Były bramkarz, a obecnie znany ukraiński trener Yuriy Virt, który niedawno objął Zvyagel, wypowiedział się na temat silnych cech ukraińskiego bramkarza Realu Madryt Andriya Lunina, a także ocenił jego perspektywy na przyszłość.
- Nie znam Łunina osobiście i ogólnie nasze drogi skrzyżowały się z nim tylko raz, kiedy w 2018 roku zarządzana przeze mnie drużyna Veres spotkała się z Zoryą, której bramki bronił Andriy. Mecz zakończył się remisem 1:1, ale w jednym z epizodów gry Lunin fantastycznym skokiem uratował stronę Ługańska przed zbliżającym się golem. Pomyślałem wtedy: "Ten chłopak zajdzie daleko".

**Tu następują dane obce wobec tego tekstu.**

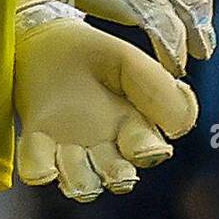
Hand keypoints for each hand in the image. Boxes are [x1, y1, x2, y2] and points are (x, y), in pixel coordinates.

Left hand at [14, 0, 198, 201]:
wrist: (47, 38)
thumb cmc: (93, 53)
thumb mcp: (128, 61)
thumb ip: (157, 87)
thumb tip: (181, 127)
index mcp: (134, 126)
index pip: (148, 151)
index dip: (147, 151)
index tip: (143, 146)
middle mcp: (105, 146)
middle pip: (117, 176)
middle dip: (117, 175)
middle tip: (115, 168)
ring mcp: (70, 148)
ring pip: (80, 180)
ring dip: (79, 178)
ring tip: (75, 164)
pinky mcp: (37, 144)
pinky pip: (38, 167)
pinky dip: (40, 170)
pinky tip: (44, 167)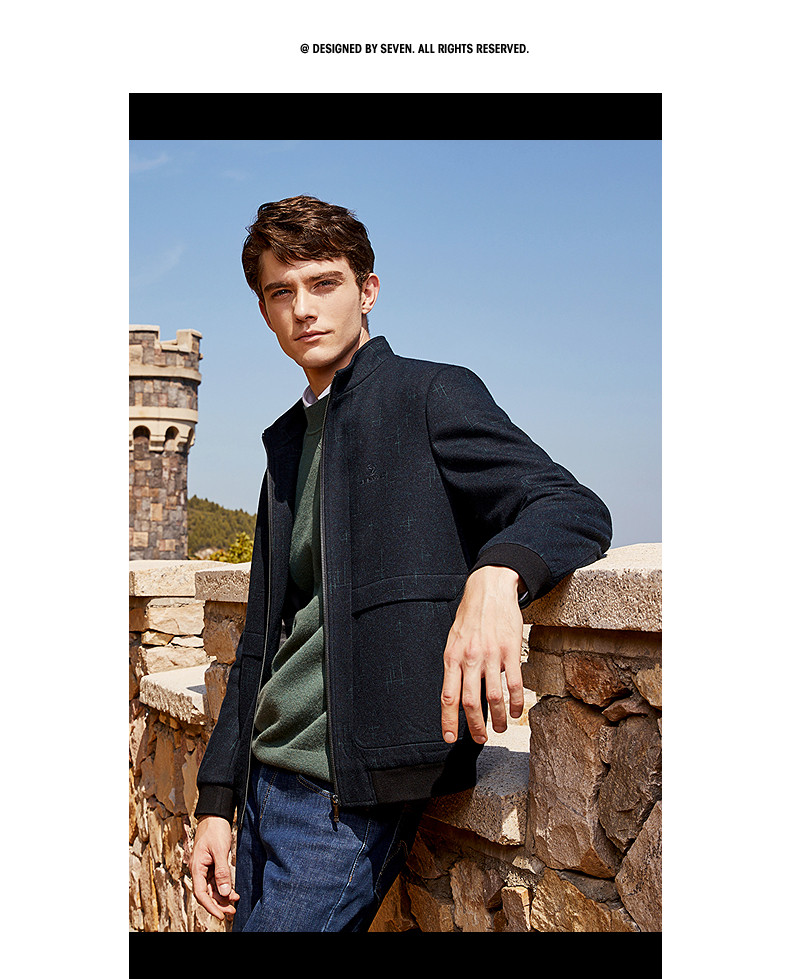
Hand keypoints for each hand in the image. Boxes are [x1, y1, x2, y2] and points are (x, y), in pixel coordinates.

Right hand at [189, 815, 239, 920]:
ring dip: (222, 896)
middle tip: (231, 912)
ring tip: (234, 903)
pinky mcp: (212, 864)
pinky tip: (233, 892)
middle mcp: (199, 869)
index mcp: (197, 867)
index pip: (201, 893)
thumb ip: (222, 872)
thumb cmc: (215, 829)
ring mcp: (205, 867)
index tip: (220, 915)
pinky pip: (216, 880)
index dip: (210, 906)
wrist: (216, 815)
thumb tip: (224, 892)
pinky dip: (224, 887)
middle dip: (218, 903)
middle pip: (207, 893)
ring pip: (212, 888)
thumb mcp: (220, 850)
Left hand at [441, 565, 524, 744]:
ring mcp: (491, 656)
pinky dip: (516, 703)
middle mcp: (470, 659)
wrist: (489, 590)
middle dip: (475, 726)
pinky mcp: (510, 651)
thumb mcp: (454, 640)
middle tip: (480, 739)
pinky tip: (517, 712)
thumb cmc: (470, 617)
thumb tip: (456, 693)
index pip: (447, 696)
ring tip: (501, 728)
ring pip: (494, 698)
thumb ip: (455, 665)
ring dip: (499, 719)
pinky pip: (514, 685)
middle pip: (470, 702)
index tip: (450, 738)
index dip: (448, 720)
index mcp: (452, 657)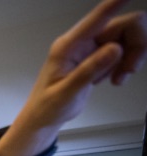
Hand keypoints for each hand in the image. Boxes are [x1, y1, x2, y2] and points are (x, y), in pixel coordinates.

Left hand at [17, 1, 145, 134]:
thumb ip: (88, 71)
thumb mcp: (66, 92)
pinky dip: (126, 64)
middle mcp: (83, 42)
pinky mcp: (99, 57)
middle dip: (136, 45)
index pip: (98, 17)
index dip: (116, 4)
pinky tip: (113, 79)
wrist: (44, 118)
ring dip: (132, 57)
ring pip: (128, 38)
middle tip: (130, 70)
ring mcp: (92, 48)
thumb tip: (114, 49)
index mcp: (69, 45)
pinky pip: (125, 51)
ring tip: (119, 79)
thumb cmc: (47, 107)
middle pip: (124, 26)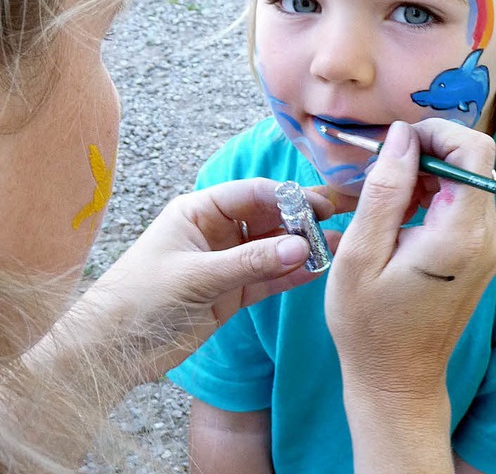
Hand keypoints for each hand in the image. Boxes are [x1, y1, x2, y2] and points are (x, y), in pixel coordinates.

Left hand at [75, 177, 339, 377]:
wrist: (112, 351)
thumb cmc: (141, 298)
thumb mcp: (196, 276)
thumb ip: (250, 261)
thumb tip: (301, 246)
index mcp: (199, 212)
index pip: (250, 194)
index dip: (286, 197)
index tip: (318, 206)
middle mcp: (216, 232)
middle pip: (265, 219)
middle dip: (297, 221)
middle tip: (333, 225)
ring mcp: (226, 263)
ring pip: (270, 249)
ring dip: (298, 249)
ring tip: (333, 249)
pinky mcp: (231, 293)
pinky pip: (266, 278)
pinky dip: (288, 276)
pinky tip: (314, 272)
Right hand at [326, 119, 495, 400]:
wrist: (397, 379)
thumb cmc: (369, 324)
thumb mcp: (361, 253)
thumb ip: (385, 188)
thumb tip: (402, 135)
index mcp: (460, 235)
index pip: (473, 150)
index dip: (436, 133)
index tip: (396, 145)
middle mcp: (487, 237)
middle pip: (472, 161)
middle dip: (425, 154)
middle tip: (381, 175)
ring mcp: (489, 247)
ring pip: (467, 179)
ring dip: (426, 175)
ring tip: (386, 201)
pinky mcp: (482, 253)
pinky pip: (464, 203)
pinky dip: (433, 195)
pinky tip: (401, 217)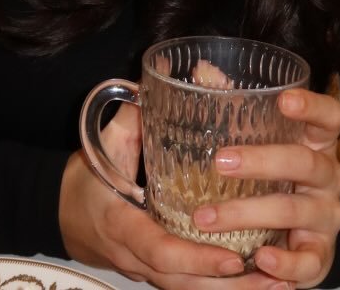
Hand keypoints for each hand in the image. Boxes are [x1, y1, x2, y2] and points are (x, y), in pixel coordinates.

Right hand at [60, 104, 276, 289]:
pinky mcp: (155, 273)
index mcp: (121, 223)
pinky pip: (188, 287)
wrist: (60, 212)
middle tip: (274, 276)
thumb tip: (165, 71)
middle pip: (183, 284)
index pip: (160, 250)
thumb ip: (134, 112)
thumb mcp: (105, 143)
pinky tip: (258, 283)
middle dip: (228, 286)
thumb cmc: (84, 176)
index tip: (233, 257)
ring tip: (279, 285)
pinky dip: (221, 289)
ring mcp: (144, 270)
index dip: (197, 258)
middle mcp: (134, 256)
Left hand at [192, 89, 339, 289]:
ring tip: (207, 218)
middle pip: (306, 162)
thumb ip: (232, 108)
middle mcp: (328, 178)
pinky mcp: (320, 256)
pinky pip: (307, 262)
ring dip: (247, 213)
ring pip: (294, 211)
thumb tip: (201, 71)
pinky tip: (259, 257)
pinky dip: (284, 263)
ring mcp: (327, 217)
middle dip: (261, 161)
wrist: (287, 235)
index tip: (284, 99)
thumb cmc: (266, 177)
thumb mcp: (254, 142)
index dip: (312, 105)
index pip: (330, 116)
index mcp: (316, 143)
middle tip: (219, 161)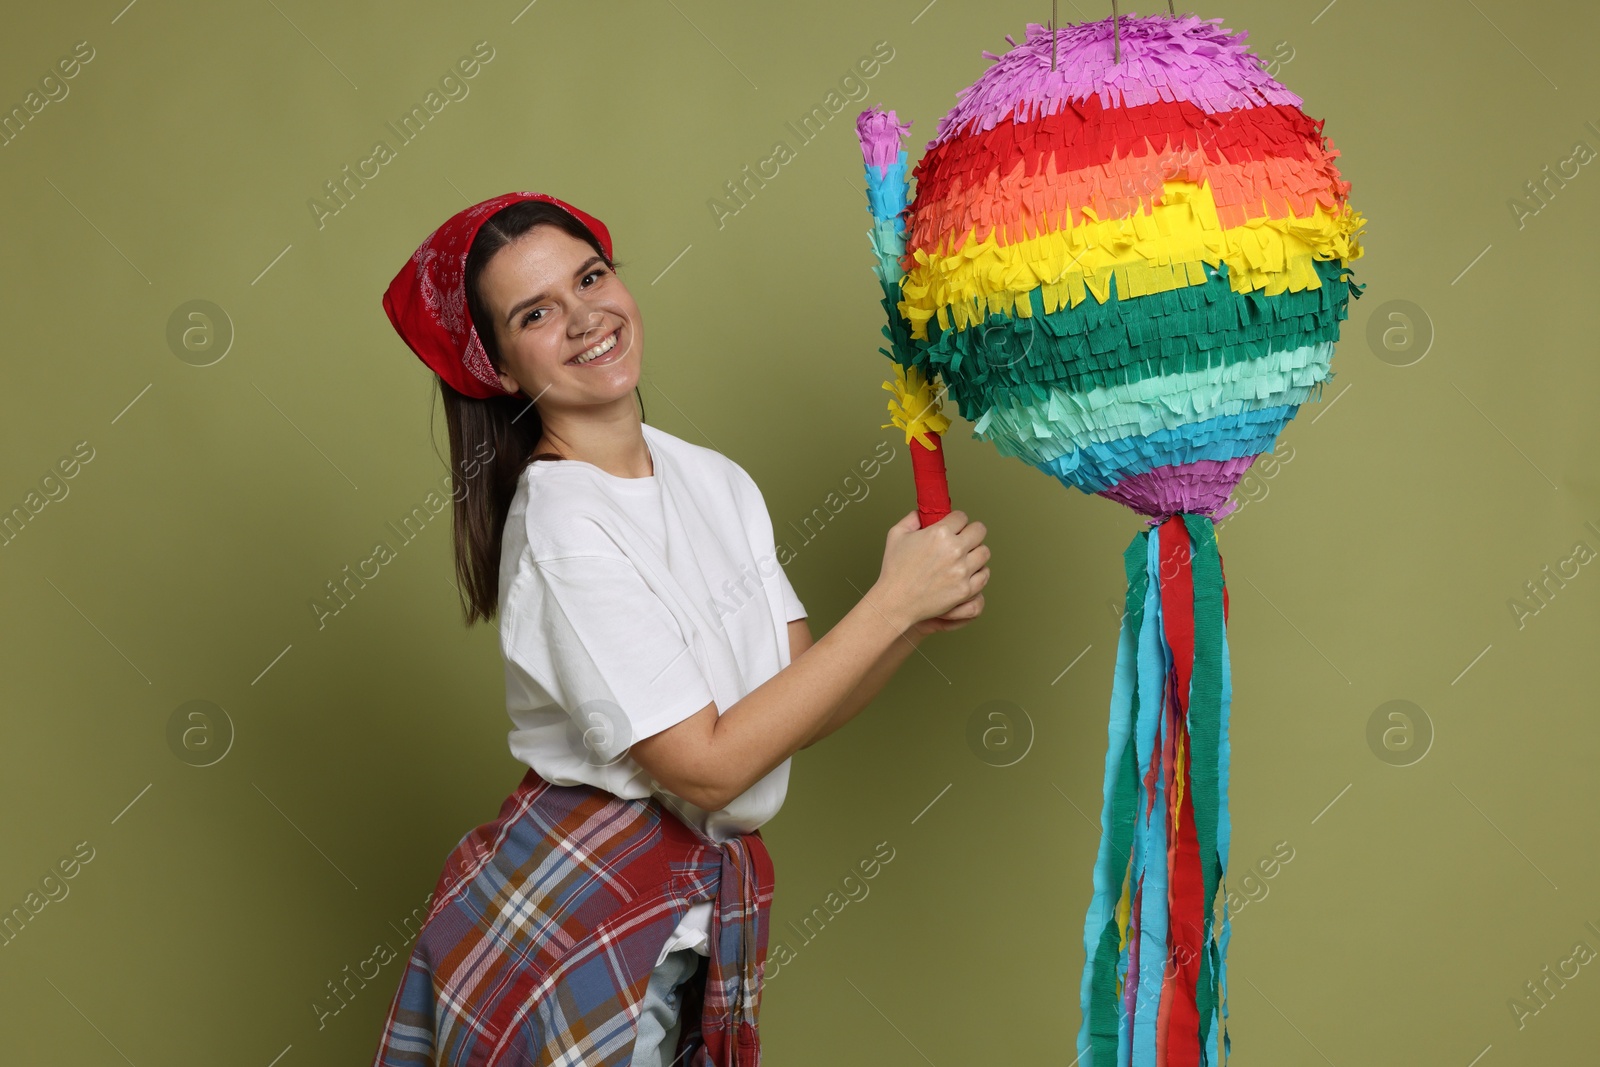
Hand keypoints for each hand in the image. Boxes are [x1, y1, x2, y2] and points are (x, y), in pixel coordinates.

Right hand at [871, 509, 989, 633]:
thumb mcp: (896, 535)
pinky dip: (978, 572)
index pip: (962, 516)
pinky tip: (968, 572)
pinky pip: (984, 575)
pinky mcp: (966, 589)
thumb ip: (912, 519)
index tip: (954, 526)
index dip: (957, 520)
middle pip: (979, 531)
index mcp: (939, 533)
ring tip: (966, 556)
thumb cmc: (894, 570)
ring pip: (984, 552)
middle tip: (964, 538)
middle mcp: (954, 550)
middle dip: (971, 532)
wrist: (896, 602)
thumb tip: (922, 513)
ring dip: (976, 552)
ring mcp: (962, 571)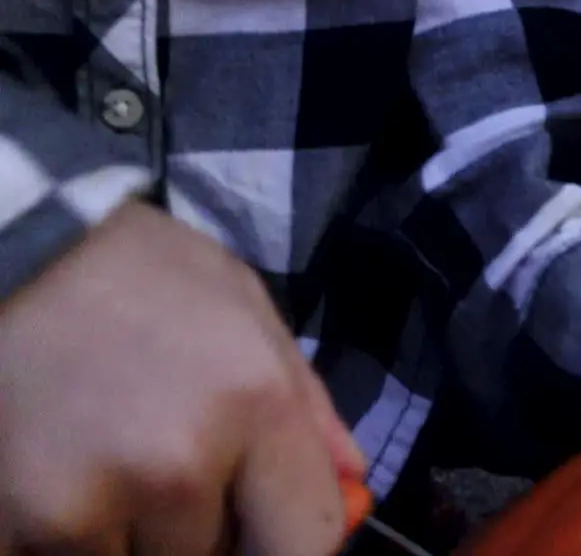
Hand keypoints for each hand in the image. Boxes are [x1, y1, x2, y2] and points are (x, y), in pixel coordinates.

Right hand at [0, 201, 364, 554]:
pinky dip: (67, 538)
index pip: (307, 545)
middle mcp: (178, 467)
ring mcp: (87, 503)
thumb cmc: (145, 275)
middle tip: (167, 462)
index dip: (287, 544)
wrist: (17, 249)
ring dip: (129, 536)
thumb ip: (308, 410)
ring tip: (109, 457)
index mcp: (256, 407)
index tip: (261, 527)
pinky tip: (64, 472)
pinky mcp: (13, 522)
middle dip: (200, 528)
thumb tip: (351, 489)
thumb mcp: (250, 313)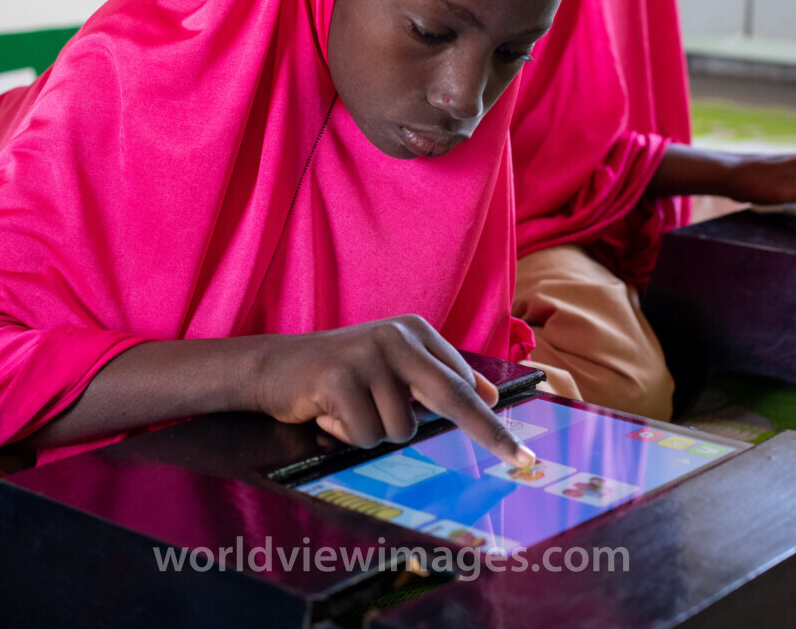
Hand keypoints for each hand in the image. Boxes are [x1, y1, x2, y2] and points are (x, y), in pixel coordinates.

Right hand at [253, 316, 535, 468]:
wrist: (273, 367)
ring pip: (400, 429)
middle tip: (521, 463)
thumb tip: (488, 396)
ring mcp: (368, 355)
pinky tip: (328, 414)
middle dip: (488, 433)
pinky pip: (365, 434)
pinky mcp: (339, 376)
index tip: (520, 452)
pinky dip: (346, 436)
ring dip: (373, 434)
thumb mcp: (391, 369)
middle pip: (452, 396)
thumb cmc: (338, 375)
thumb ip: (434, 379)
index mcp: (415, 332)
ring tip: (348, 412)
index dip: (491, 421)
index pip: (463, 382)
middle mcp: (397, 338)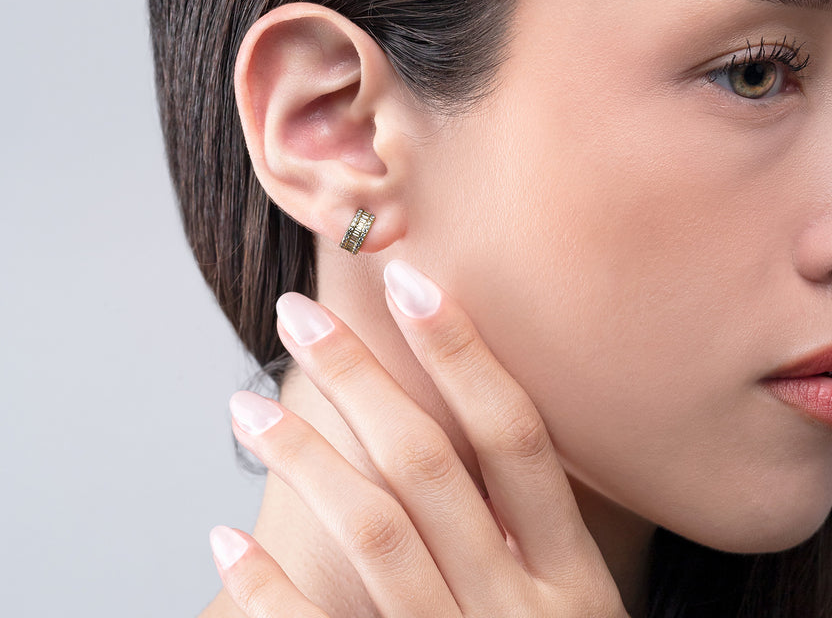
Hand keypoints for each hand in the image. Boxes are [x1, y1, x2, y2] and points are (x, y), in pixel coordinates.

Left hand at [209, 258, 631, 616]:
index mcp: (576, 577)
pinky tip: (224, 537)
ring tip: (244, 405)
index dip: (465, 351)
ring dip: (303, 457)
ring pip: (375, 533)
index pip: (516, 435)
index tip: (410, 278)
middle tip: (298, 311)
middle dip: (360, 378)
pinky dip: (269, 591)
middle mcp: (524, 611)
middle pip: (433, 466)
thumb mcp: (574, 611)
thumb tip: (476, 425)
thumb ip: (532, 535)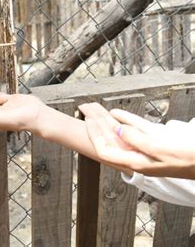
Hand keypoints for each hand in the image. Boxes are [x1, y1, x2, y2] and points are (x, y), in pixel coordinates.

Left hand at [79, 103, 194, 177]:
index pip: (105, 150)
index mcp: (135, 162)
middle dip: (96, 125)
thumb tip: (117, 130)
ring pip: (121, 132)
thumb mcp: (157, 147)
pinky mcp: (157, 140)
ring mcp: (146, 148)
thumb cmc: (186, 156)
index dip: (94, 135)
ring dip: (108, 120)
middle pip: (110, 140)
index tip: (87, 121)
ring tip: (95, 108)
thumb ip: (135, 138)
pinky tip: (115, 112)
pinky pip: (136, 128)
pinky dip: (126, 119)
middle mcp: (137, 156)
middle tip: (85, 110)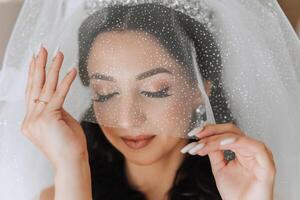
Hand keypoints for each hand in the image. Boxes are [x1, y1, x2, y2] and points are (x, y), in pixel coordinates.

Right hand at [21, 46, 87, 168]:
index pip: (31, 93)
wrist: (71, 162)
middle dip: (38, 65)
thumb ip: (56, 108)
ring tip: (57, 53)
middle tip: (41, 47)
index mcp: (30, 121)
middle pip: (34, 87)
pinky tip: (71, 69)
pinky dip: (66, 81)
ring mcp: (36, 119)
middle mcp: (29, 119)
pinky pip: (59, 95)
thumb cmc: (69, 144)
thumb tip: (58, 94)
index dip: (33, 74)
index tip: (35, 59)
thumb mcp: (59, 123)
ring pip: (46, 88)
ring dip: (53, 68)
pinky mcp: (48, 118)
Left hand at [182, 123, 275, 199]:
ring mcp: (260, 155)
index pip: (226, 133)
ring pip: (238, 137)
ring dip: (217, 138)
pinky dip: (237, 142)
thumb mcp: (219, 168)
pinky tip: (221, 143)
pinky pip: (254, 146)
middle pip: (232, 130)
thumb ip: (214, 152)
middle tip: (197, 135)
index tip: (195, 133)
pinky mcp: (267, 164)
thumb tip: (204, 138)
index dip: (210, 130)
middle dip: (211, 131)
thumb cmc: (237, 194)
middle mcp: (251, 150)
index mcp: (243, 150)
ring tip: (203, 144)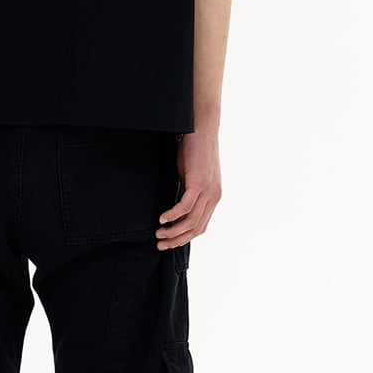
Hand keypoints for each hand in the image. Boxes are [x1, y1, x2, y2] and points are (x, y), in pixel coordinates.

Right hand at [156, 125, 220, 249]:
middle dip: (177, 239)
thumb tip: (175, 207)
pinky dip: (172, 215)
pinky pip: (185, 207)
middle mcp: (214, 197)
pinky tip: (162, 218)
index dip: (184, 237)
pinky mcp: (199, 184)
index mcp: (213, 196)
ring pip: (191, 221)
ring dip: (173, 231)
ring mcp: (208, 191)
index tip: (169, 241)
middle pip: (196, 228)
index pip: (200, 225)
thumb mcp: (190, 175)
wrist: (201, 127)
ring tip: (159, 234)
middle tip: (161, 245)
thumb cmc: (194, 149)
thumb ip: (186, 192)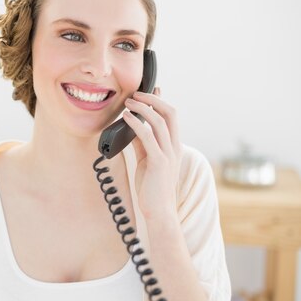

- Ostatnio o Andriju jest głośno, ale jeszcze niedawno jego kariera w reprezentacji Ukrainy i Realu Madryt, gdzie przeniósł się z Zoryi, nie wyglądała obiecująco.
- Rzeczywiście, Lunin nie był numerem jeden zarówno w głównej ukraińskiej drużynie, jak i w Realu Madryt. Ale jego awans jest dowodem niezniszczalnego charakteru, wiary w swoje umiejętności. Dlatego też zmusił rywali do ustąpienia mu miejsca.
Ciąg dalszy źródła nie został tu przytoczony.